How can we show that $t(p,q,n)$ is decreasing in $n$ for any given $p,q,p+q \in [0,1]$?

Some thoughts:

*

*Numerically, this clearly appears to be true. This is the probability of a tie for $q=p$:

*In the special case $p=q=\frac{1}{2}$ we have $$ t\left(\frac{1}{2},\frac{1}{2},n\right) = f\left(\frac{1}{2},\frac{1}{2},n;n,n\right) = \frac{1}{4^n} \binom{2n}{n} = \frac{2}{\pi} \int \limits_0^\infty \frac{\mathrm{d} x}{(1+x^2)^{n+1}} \, , $$
which is clearly decreasing in $n$.

*Maybe an integral representation can also be helpful in the general case.

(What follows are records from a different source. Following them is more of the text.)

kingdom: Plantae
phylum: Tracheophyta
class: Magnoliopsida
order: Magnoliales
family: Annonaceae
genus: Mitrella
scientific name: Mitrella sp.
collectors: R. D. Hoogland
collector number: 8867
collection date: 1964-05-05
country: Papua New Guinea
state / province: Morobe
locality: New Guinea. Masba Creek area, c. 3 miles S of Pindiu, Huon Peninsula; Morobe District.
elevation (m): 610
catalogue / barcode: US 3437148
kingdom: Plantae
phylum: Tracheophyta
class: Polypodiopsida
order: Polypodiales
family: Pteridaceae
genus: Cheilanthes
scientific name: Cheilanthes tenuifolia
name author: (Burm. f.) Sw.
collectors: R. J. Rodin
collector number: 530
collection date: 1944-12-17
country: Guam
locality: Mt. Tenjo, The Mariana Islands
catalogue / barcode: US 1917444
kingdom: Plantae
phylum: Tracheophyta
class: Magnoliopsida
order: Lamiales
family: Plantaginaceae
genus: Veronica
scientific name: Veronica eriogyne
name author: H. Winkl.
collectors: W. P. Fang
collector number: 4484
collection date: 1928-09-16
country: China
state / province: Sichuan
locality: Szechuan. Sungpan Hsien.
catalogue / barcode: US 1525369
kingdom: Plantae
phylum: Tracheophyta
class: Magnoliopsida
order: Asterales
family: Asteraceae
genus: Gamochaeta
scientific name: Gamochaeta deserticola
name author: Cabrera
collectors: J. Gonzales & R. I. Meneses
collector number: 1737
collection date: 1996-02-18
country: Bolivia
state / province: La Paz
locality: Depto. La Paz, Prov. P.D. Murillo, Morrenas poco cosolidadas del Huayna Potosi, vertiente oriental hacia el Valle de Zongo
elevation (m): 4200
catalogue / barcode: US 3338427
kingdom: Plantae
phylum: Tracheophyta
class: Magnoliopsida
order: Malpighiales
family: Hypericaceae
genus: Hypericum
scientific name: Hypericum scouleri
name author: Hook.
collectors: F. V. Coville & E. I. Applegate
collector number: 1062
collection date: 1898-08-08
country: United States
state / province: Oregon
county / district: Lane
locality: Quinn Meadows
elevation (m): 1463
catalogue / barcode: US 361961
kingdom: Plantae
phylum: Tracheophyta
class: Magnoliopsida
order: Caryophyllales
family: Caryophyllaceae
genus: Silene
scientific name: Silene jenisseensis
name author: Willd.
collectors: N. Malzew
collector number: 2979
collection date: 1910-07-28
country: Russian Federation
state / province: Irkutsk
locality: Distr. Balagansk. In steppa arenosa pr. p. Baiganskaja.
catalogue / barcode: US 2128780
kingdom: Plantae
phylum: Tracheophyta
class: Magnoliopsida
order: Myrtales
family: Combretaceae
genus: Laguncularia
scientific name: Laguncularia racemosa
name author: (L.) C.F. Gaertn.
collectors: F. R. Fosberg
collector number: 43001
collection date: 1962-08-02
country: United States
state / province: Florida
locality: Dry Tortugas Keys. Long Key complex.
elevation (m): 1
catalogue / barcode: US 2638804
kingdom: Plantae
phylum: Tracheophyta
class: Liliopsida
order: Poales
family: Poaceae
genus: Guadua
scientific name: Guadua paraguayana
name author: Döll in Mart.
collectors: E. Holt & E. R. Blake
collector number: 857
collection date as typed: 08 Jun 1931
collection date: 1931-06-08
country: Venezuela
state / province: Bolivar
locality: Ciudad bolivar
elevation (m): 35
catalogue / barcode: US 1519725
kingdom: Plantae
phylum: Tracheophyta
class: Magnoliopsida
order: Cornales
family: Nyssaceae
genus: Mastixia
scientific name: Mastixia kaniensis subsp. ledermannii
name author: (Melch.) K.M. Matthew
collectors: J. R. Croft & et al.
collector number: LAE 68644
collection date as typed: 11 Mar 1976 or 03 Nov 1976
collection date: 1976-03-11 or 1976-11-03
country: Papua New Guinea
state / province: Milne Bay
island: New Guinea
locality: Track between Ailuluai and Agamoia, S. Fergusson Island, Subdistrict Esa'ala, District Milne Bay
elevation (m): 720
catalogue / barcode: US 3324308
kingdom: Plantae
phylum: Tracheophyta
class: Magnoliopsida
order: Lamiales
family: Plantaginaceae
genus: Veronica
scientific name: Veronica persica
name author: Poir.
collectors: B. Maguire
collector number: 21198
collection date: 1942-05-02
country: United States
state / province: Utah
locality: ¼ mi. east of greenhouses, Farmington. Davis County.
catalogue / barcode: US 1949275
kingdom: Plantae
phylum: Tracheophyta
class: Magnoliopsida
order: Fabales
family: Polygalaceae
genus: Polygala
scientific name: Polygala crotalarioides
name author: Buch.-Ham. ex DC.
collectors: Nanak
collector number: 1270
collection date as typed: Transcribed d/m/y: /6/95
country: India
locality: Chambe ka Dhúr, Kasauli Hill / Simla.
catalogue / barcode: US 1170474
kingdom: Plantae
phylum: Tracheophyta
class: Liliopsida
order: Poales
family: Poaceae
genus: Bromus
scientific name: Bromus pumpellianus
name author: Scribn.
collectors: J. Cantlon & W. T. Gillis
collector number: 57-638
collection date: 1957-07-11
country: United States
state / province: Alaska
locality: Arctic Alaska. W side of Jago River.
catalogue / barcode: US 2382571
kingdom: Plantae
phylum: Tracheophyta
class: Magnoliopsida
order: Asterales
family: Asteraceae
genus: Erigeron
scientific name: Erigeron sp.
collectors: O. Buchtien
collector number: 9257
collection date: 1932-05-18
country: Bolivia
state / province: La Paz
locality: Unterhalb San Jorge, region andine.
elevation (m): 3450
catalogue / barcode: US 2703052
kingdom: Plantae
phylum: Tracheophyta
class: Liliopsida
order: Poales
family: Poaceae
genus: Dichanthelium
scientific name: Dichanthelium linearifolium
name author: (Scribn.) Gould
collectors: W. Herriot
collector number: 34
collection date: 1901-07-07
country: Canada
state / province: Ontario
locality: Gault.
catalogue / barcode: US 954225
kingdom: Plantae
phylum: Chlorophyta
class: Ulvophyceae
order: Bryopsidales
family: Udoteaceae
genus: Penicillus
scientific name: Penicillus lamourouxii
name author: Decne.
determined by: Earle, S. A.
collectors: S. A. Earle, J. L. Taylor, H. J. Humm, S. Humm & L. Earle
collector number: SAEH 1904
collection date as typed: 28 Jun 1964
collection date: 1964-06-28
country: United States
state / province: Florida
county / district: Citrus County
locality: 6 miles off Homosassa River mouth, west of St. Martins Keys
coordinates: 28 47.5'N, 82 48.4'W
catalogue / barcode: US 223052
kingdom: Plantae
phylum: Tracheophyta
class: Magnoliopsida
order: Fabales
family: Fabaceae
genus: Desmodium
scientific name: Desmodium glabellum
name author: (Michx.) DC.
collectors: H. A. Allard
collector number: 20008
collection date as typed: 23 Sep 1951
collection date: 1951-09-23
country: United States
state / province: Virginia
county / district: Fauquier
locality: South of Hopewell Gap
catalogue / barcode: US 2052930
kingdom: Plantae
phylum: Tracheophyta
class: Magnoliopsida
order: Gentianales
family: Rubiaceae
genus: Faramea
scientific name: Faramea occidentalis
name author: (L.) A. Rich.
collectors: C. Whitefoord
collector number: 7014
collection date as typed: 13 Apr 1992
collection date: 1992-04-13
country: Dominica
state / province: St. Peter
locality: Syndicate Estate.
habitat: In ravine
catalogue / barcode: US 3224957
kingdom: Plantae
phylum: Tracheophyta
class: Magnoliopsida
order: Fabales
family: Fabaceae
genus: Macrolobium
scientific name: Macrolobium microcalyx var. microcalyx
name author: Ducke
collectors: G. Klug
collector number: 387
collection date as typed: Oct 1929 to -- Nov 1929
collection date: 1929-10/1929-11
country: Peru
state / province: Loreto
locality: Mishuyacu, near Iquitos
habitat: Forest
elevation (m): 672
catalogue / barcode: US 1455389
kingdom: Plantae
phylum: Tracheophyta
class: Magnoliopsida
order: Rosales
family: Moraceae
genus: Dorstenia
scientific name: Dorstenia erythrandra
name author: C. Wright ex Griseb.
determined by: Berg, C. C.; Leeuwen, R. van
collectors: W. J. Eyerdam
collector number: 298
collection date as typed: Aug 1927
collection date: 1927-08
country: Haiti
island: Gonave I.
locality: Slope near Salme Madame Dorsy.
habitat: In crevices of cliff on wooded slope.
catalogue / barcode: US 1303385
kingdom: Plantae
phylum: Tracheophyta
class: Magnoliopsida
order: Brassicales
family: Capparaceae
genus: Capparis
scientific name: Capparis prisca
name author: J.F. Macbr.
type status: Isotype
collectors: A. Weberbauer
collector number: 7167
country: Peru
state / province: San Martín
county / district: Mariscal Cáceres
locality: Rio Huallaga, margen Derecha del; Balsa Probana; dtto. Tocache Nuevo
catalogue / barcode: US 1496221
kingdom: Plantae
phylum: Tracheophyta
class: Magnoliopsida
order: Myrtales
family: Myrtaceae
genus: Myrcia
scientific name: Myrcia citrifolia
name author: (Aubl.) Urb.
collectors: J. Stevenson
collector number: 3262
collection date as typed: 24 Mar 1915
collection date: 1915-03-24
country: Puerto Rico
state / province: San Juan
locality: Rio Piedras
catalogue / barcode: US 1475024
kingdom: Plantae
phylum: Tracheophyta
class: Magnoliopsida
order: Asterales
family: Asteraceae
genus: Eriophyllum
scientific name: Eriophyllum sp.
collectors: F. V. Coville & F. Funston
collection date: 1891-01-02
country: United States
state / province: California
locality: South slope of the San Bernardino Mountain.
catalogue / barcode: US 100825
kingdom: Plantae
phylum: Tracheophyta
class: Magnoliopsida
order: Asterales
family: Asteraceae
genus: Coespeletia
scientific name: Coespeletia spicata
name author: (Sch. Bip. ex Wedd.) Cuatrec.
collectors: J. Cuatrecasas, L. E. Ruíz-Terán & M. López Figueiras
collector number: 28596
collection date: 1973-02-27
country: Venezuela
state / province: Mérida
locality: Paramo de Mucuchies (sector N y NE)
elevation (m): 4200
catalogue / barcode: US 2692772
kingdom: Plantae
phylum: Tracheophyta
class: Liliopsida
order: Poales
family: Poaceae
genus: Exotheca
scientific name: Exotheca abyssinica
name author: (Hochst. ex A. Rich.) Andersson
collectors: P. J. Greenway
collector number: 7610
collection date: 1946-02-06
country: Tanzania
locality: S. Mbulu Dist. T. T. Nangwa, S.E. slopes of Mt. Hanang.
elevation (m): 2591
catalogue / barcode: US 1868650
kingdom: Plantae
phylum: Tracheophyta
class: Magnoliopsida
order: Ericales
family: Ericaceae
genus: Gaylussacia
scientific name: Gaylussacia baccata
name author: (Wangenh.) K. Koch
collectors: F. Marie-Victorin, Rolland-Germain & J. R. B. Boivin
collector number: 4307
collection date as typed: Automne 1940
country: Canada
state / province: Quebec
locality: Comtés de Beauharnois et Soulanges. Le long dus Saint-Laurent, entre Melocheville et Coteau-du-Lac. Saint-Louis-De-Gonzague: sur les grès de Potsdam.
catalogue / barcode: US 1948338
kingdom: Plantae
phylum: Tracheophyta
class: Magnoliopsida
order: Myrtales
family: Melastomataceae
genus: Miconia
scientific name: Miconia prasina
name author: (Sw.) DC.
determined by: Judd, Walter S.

I do not know a lot about hypergeometric functions though and cannot find a transformation which would allow us to use Euler's integral formula.

 A: For convenience, define out-of-range multinomial coefficients as $0$. Let
\begin{gather*}
r = 1 - p - q, \quad s = p + q, \\
a_k = 1 - \frac{1}{2k + 1} + \frac{1}{2n - 2k + 1}, \\
b_k = 1 + \frac{1}{2k + 1} - \frac{1}{2n - 2k + 1}, \\
c_k = r^2\frac{f(p, q, n; k, k)}{f(p, q, n + 1; k, k)} = \frac{(2n - 2k + 2)(2n - 2k + 1)}{(2n + 2)(2n + 1)}, \\
d_k = 4pq\frac{f(p, q, n; k - 1, k - 1)}{f(p, q, n + 1; k, k)} = \frac{4k^2}{(2n + 2)(2n + 1)}.
\end{gather*}
Since $r^2 + a_krs + b_krs + s^2 = r^2 + 2rs + s^2 = 1$, we have
\begin{split}
t(p, q, n) &= \sum_{k=0}^n f(p, q, n; k, k) \\
&= \sum_{k=0}^{n} (r^2 + a_krs) f(p, q, n; k, k) + \sum_{k=0}^{n} (b_krs + s^2) f(p, q, n; k, k) \\
&= \sum_{k=0}^{n + 1} ((r^2 + a_krs) f(p, q, n; k, k) + (b_{k-1}rs + s^2) f(p, q, n; k - 1, k - 1)) \\
&= \sum_{k=0}^{n + 1} \left((r^2 + a_krs)\frac{c_k}{r^2} + (b_{k-1}rs + s^2)\frac{d_k}{4pq}\right)f(p, q, n + 1; k, k) \\
&≥ \sum_{k=0}^{n + 1} \left((r^2 + a_krs)\frac{c_k}{r^2} + (b_{k-1}rs + s^2)\frac{d_k}{s^2}\right)f(p, q, n + 1; k, k) \\
&= \sum_{k=0}^{n + 1} \left(c_k + a_kc_k\frac sr + b_{k-1}d_k\frac rs + d_k\right)f(p, q, n + 1; k, k) \\
&≥ \sum_{k=0}^{n + 1} (c_k + 2\sqrt{a_kb_{k-1}c_kd_k} + d_k)f(p, q, n + 1; k, k) \\
\end{split}
We claim $c_k + 2\sqrt{a_kb_{k-1}c_kd_k} + d_k ≥ 1$; this is trivial if $k = 0$ ($c_k = 1, d_k = 0$) or $k = n + 1$ ($c_k = 0, d_k > 1$), and otherwise, it follows from
\begin{multline*}
4a_kb_{k-1}c_kd_k - (1 - c_k - d_k)^2 \\
= \frac{k^2(2n + 2(n - k) + 5)(4(2n + k + 1)(n - k) + 10n + 7)}{(2n + 1)^2(n + 1)^2(2(n - k) + 3)(2k + 1)(2k - 1)} ≥ 0,
\end{multline*}
since every factor on the right is nonnegative. Therefore,
\begin{split}
t(p, q, n) &≥ \sum_{k=0}^{n + 1} f(p, q, n + 1; k, k) = t(p, q, n + 1).
\end{split}
A: Not an answer but a reformulation.
The problem can be stated as a random walk $X_n$ , starting at $X_0=0$ and with $X_n = X_{n-1} + Z_n$ where $Z_n$ is iid taking values over $\{-1,0,1\}$ with given probabilities $p_{-1}=q>0$, $p_{0}=1-(p+q)$, $p_1 = p>0$.
We want to prove the conjecture $P(X_{2(n+1)} = 0) < P(X_{2n} = 0)$
This seems particularly non-obvious for small $n$. For large $n$, one expects (by the CLT) that
$$P(X_{2n}=0) \approx \frac{1}{\sqrt{4\pi n\sigma^2}} \exp \left( - \frac{2n\mu^2}{\sigma^2}\right)$$
where $\mu = p-q$ and $\sigma^2=p+q-(p-q)^2$, provided that $p+q<1$. Elsewhere, for $p+q=1$ it should be multiplied by $2$.
Granted, this says little about the conjecture in itself.